A common explanation for the intrinsic oxygen-defect nature of this class of materials is the preferred oxidation state of the B-site metals being 3+ [6,13] (oxygen vacancy defects reduce the Ce or Fe to 3+ from 4+). In BaCe_xFe_1-xO_3-δ, reducing a significant amount of the Fe or Ce to 3+ would result in a significant loss of oxygen from the material, thus the material would not stabilize as rapidly as determined here. This was observed by Zhu et al. [13] in BCF1585. Clearly, the results presented here indicate that the cause of the stability is not entirely due to the complete reduction of all the B-site metals, or a significantly higher oxygen vacancy concentration would be required before the energy required to remove an oxygen becomes greater than that required for deprotonation. These results encourage further investigations into the specific electronic environment that leads to the perovskite oxide stability observed in reducing atmospheres.

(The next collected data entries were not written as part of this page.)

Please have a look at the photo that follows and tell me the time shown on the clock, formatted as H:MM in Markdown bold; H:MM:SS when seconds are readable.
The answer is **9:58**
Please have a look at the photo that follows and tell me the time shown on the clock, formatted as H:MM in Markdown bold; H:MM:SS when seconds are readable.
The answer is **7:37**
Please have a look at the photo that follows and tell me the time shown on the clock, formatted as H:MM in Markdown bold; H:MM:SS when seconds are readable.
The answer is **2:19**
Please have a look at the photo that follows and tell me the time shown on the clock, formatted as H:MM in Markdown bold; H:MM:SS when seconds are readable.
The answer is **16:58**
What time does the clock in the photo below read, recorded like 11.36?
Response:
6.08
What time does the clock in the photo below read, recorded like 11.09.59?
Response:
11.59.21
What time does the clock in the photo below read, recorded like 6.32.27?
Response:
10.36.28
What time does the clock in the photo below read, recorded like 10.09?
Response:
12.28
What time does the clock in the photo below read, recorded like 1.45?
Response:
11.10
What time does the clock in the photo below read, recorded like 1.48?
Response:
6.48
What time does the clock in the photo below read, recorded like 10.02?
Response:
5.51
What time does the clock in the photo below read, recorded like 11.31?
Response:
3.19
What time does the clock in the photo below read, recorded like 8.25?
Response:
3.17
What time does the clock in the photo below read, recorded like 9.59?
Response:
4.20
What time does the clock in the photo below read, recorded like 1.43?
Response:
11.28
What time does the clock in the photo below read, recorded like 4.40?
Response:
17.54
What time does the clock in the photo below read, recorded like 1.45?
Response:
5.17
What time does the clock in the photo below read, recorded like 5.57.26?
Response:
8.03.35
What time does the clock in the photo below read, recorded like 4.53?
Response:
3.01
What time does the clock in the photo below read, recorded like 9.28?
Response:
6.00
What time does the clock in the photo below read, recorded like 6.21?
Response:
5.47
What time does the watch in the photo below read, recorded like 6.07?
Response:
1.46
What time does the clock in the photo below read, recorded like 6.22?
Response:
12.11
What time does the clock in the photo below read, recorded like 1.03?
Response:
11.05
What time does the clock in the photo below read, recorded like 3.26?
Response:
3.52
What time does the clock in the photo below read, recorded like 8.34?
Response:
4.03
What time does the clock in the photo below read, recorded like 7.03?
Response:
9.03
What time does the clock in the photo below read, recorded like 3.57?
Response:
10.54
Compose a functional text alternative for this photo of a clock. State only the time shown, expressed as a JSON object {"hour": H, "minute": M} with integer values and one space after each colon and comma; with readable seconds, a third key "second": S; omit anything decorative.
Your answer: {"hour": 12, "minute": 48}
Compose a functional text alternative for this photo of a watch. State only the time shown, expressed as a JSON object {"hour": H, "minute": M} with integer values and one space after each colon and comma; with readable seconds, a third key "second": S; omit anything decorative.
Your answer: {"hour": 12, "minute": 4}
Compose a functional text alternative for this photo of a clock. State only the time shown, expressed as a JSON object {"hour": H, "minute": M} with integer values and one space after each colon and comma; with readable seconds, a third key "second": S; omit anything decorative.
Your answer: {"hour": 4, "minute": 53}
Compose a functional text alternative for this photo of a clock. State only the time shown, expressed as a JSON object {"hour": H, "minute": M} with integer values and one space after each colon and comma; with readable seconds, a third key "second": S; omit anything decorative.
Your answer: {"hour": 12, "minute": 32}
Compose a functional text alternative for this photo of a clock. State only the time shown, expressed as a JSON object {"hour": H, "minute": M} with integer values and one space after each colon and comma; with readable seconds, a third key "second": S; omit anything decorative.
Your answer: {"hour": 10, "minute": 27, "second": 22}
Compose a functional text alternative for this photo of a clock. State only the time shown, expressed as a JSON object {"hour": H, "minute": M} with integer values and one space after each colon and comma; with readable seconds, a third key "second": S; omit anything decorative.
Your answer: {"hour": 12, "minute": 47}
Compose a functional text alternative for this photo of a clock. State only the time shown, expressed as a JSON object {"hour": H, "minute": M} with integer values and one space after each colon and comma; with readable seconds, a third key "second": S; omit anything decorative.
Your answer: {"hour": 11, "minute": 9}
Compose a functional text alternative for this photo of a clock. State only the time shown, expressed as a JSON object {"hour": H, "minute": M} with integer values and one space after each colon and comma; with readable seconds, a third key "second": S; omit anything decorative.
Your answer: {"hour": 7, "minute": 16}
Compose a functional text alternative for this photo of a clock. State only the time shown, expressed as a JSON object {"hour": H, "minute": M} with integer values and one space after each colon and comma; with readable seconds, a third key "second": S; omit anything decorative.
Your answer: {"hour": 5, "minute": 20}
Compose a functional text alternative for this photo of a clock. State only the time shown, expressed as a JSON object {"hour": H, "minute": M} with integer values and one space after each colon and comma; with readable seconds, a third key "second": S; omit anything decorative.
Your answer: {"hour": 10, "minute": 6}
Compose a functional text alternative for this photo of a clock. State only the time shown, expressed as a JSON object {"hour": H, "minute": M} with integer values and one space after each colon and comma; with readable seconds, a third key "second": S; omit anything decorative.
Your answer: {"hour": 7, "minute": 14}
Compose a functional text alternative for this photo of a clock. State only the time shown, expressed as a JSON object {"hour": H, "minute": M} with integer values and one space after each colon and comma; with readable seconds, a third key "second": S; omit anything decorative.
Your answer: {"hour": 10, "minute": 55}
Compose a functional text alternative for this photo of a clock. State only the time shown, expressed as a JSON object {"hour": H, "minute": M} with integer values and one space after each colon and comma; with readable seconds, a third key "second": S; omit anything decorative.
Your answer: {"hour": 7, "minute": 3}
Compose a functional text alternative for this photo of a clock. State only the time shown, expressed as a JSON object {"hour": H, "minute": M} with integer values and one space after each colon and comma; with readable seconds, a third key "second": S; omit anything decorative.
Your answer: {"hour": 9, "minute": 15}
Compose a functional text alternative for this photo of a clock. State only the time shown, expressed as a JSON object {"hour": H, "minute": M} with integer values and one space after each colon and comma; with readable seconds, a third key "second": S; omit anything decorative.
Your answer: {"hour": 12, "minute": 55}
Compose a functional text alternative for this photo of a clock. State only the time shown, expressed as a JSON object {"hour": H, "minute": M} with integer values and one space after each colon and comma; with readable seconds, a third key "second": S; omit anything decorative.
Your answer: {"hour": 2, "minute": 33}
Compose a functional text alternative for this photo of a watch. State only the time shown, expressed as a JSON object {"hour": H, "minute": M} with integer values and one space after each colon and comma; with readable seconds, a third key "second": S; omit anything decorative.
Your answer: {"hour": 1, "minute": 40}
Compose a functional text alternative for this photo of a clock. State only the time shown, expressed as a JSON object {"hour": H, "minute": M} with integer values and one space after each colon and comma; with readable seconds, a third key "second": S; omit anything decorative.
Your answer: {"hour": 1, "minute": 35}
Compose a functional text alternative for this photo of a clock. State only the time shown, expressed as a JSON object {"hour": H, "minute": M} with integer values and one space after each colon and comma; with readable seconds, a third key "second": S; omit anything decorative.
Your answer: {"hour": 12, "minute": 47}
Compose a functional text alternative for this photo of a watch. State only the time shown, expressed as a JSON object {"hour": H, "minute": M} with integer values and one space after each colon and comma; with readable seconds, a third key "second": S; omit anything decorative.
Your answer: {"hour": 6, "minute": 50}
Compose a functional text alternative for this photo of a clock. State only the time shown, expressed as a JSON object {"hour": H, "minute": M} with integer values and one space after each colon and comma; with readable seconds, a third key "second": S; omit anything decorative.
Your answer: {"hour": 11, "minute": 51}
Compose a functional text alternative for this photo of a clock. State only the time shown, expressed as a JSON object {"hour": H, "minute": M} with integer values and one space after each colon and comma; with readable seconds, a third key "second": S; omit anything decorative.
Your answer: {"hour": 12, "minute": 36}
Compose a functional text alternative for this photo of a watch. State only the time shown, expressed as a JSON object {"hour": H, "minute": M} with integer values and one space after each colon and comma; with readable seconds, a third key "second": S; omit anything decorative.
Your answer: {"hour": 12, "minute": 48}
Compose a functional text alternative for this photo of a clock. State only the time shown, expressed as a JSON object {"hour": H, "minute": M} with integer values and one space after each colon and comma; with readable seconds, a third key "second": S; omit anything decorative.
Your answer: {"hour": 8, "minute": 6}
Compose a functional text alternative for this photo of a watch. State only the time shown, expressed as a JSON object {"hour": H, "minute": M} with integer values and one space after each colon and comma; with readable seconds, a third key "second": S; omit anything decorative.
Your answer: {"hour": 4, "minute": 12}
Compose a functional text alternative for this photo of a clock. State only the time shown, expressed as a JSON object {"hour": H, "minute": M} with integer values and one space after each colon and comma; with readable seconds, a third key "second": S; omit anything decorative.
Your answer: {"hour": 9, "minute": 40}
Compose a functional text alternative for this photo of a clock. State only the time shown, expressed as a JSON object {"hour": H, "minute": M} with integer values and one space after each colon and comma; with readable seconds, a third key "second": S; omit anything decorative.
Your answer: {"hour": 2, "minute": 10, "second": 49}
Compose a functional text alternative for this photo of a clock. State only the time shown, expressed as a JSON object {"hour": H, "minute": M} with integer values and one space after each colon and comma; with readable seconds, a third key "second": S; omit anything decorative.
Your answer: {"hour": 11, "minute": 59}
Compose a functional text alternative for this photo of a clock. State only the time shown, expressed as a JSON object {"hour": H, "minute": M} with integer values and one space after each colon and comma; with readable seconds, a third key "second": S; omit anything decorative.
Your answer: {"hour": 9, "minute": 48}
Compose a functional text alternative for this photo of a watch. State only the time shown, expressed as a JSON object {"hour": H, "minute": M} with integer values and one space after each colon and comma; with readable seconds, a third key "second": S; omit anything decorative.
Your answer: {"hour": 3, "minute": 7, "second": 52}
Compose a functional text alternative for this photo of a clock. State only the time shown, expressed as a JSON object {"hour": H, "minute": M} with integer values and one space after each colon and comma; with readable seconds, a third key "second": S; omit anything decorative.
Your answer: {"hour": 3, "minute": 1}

From the results obtained for both BCF1585 and BCF8515, water should be observed desorbing from the permeate surface of the binary material as oxygen vacancies form, provided the material as synthesized has a pristine surface with no oxygen defects (an unlikely real-world scenario). Considering the temperatures utilized in the synthesis methods (for calcination and sintering), and the observation that the material contained oxygen vacancy defects prior to testing in the membrane reactor setup [10,12], it is probable that the dehydration of BCF8515-BCF1585 occurs during synthesis, yielding an already-stabilized material prior to use in a membrane reactor system, providing a plausible explanation for why no water was detected by Cheng et al. [10] or Xia et al. [12] in the permeate sweep gas.

5. Conclusions

This theoretical investigation of the stability of the mixed-phase defect perovskite, BCF8515-BCF1585 in the presence of hydrogen reveals that this materials stability is highly dependent on surface structure and the existence of oxygen vacancies on the surface. For each surface investigated, it was found that upon the formation of surface oxygen vacancies, the surfaces begin to stabilize to reduction in a hydrogen-rich environment. The formation of gas-phase species from the protonated surfaces investigated were all entropy-driven processes, while thermodynamic stability was determined largely by the enthalpic changes for each respective reaction. The stability observed arises from the increasing energy required for the removal of successive oxygens. The energy required to reorganize the surface to mitigate the decrease in metal coordination due to the removal of surface oxygens becomes greater than the entropic benefit gained from removing oxygen or water from the surface. Once surface metal coordination decreases enough to make reconstruction too energetically costly, the loss of diatomic hydrogen from the surface becomes the dominant process. This is further supported by the observation that loss of H₂ from the surface leads to an increase in metal coordination for all the structures investigated. This trend is observed for both the cerium- and iron-dominant phases of the material.